Reflecting on and refining its safe transport policies and practices is an ongoing process for Tabatinga Tweed Heads. Team members share their own experiences and learnings, as well as feedback from children and families, as part of the reflective cycle and discussing improvements that are needed. These reflective discussions take place during regular touchpoints, such as the team’s mini meetings or group chat, and more formal meetings when the team comes together to reflect on specific quality areas and related service policies and procedures.

The OSHC service also regularly draws on insights and guidance from the NSW Regulatory Authority and other government agencies, peak bodies and road safety research to inform its policies and procedures.

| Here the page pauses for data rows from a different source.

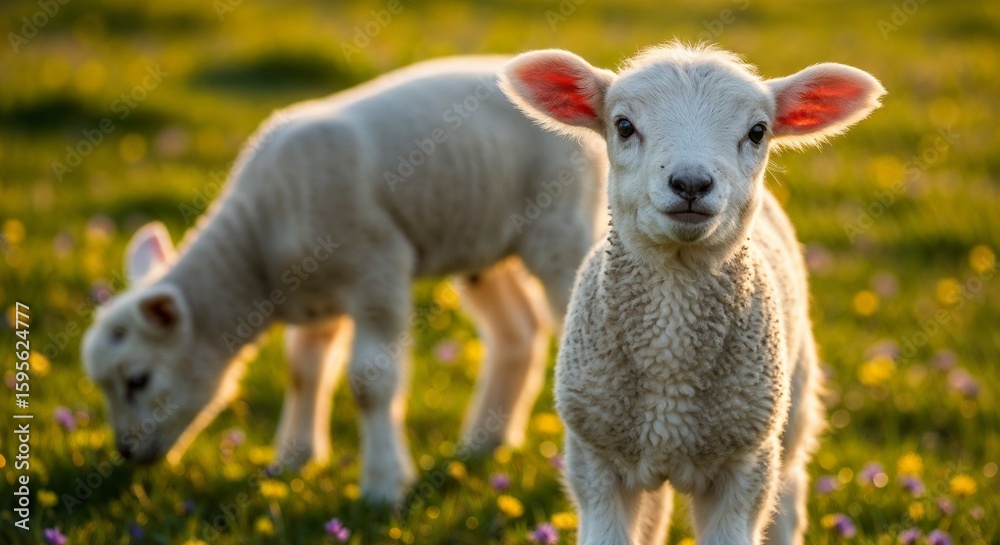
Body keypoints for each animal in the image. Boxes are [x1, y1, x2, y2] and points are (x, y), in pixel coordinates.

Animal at [81, 55, 608, 504]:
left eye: (138, 379)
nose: (126, 453)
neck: (256, 247)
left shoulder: (376, 267)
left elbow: (370, 381)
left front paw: (382, 485)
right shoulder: (315, 297)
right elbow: (304, 372)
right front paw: (294, 461)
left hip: (559, 225)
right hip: (485, 241)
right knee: (515, 333)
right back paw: (485, 441)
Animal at [500, 43, 884, 545]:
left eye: (757, 131)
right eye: (623, 125)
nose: (690, 183)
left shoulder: (745, 466)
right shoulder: (593, 459)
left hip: (790, 410)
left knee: (789, 496)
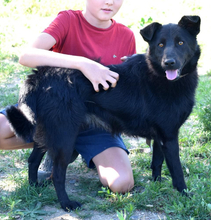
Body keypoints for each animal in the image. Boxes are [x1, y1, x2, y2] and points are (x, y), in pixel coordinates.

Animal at [6, 15, 201, 211]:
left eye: (181, 42)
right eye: (160, 45)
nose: (169, 63)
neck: (160, 75)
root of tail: (39, 75)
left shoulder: (161, 135)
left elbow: (157, 163)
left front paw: (157, 187)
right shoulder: (169, 137)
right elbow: (177, 172)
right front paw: (186, 196)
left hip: (46, 131)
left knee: (32, 160)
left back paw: (34, 188)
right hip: (64, 137)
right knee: (57, 174)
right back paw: (66, 204)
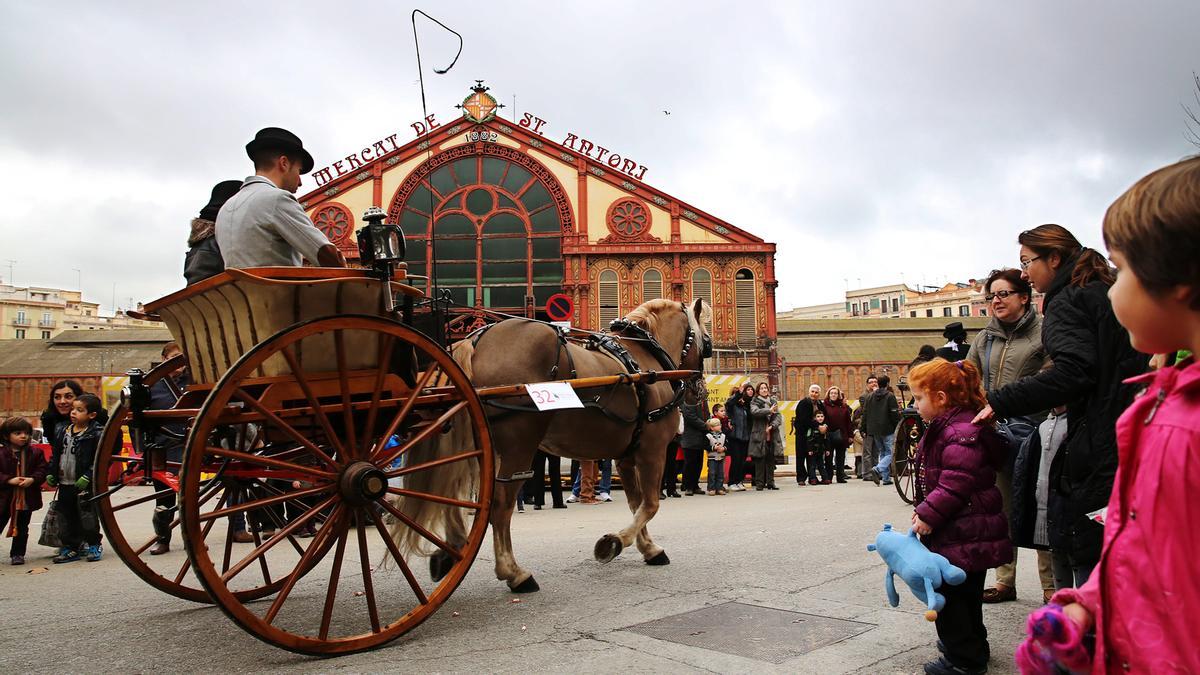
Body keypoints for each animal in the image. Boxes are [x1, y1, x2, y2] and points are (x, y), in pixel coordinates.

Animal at [393, 297, 710, 588]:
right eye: (705, 343)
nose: (699, 390)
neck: (644, 360)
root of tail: (477, 339)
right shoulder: (652, 451)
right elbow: (651, 504)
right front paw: (615, 542)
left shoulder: (626, 457)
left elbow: (636, 503)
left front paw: (648, 547)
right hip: (518, 446)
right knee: (500, 506)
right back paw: (514, 572)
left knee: (458, 492)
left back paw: (451, 550)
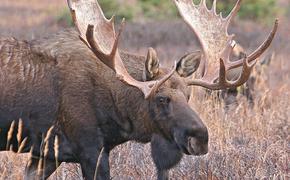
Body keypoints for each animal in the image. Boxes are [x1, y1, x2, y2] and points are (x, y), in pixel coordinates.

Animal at [0, 0, 278, 179]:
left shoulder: (47, 154)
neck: (116, 114)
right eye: (161, 98)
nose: (200, 138)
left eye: (188, 96)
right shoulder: (90, 150)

Children and their families have a voice in shaping Tabatinga’s service practice and are encouraged to provide feedback on all aspects of its transport activities.

“We've let the children pretty much come up with the rules for bus safety and just guided them through that process,” Sarah shared as an example. “It's making sure that the kids are involved in the process, that the staff are involved in the process, that the families are involved in the process.”

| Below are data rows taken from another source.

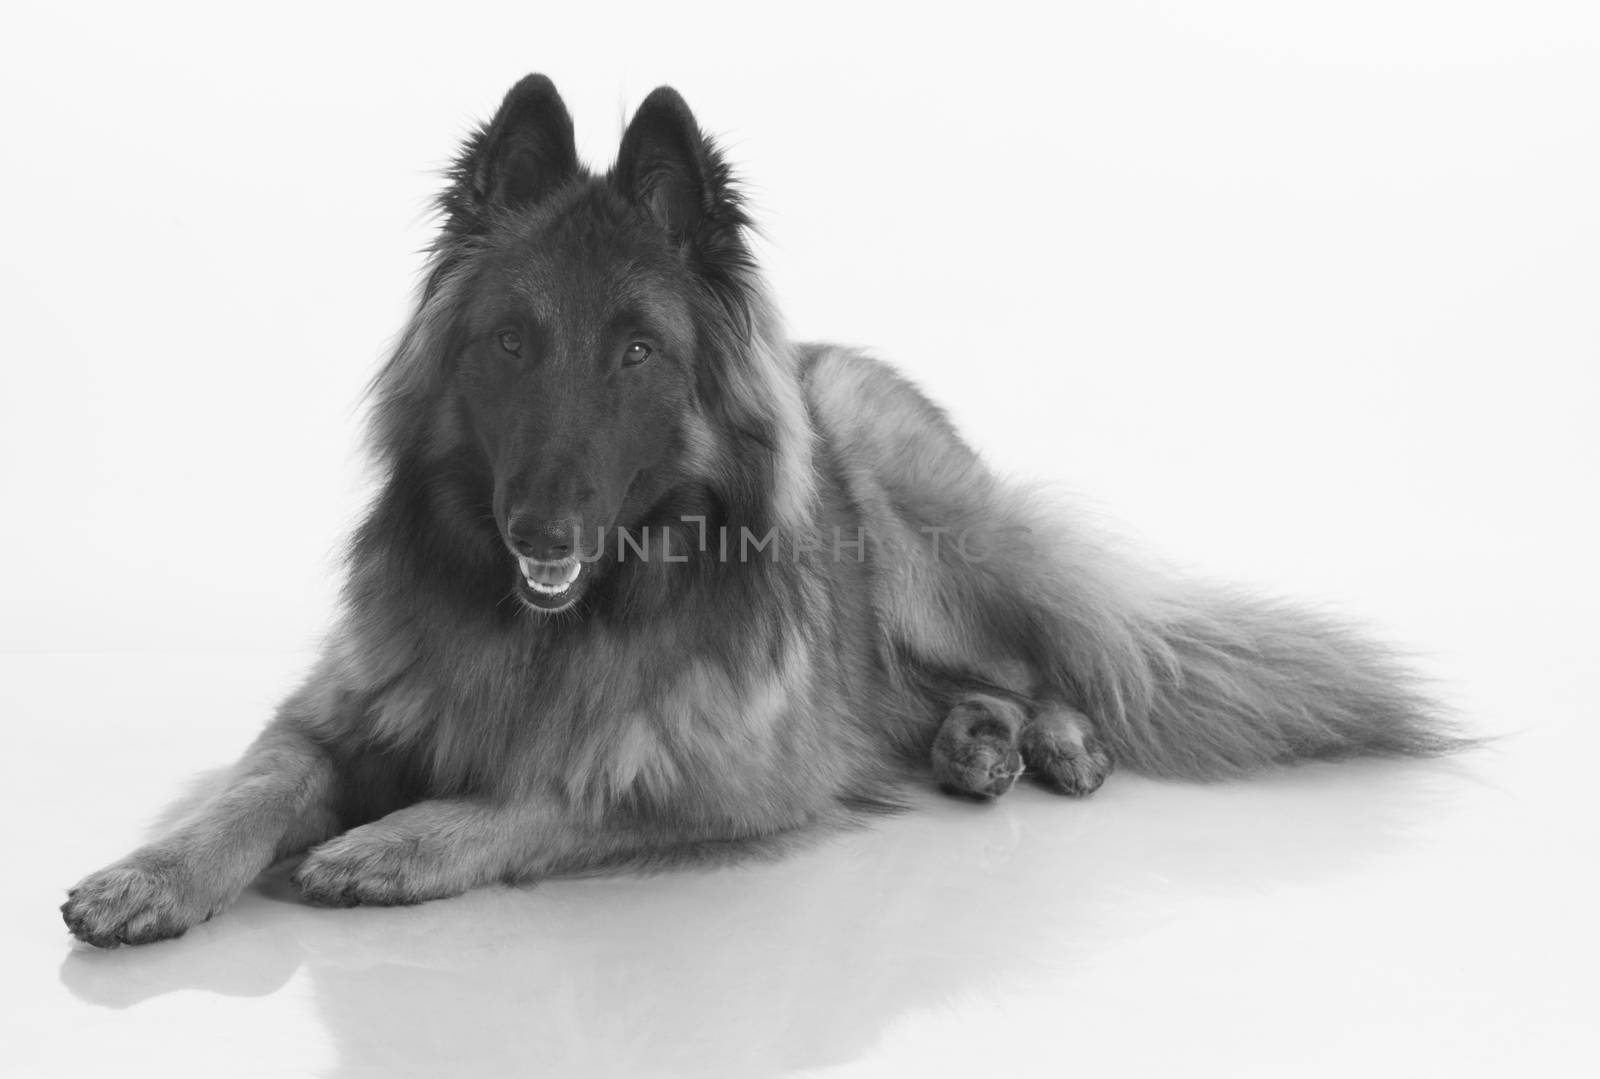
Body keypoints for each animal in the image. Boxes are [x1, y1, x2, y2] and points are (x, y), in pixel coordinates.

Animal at [62, 75, 1465, 947]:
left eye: (637, 352)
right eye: (511, 342)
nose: (541, 532)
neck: (550, 631)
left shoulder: (711, 781)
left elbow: (547, 791)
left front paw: (396, 840)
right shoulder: (326, 714)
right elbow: (250, 787)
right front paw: (149, 874)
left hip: (917, 533)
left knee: (1049, 657)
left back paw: (1049, 738)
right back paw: (975, 744)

  • Do your research. Seek guidance from national and state authorities, such as Transport for NSW, Kids and Traffic, and the NSW Department of Education. Look up Australian Standards and research relating to child car seats and restraints, or crash test studies before choosing a vehicle.
  • Work with families from the time of enrolment to determine if there are any factors that impact their child while being transported.
  • Get a clicker counter!
  • Make sure your safe transportation policies, procedures and other critical information (including key contacts and emergency information) are readily available to your staff while they’re on a bus run.
  • When preparing risk assessments, drive every route. Note down all potential hazards, including potholes, and traffic warning signs and where they are located along the route.
  • If you’re already providing bus runs, seek feedback from children. Questions you might ask include:
    • How do you feel when you’re in the bus?
    • Are there any corners you think are scary?
  • Give children the opportunity to be involved in decision-making. Prior to transport activities, consider asking them questions like:
    • Where do you want to sit in the bus?
    • What do you want to be doing on the bus? What's fun? What's safe?
    • If you sit in that area, is it going to distract the driver?
    • If you're sitting right behind the driver, then what should we do to make sure the drivers not distracted?
    • Is that activity that you'd like to do safe, or is that something that we should probably look at doing in the centre?
  • Make sure you count children as they embark and disembark the bus. Know who your children are. Mark your rolls. Do an extra roll call, if needed. You can never be overcautious.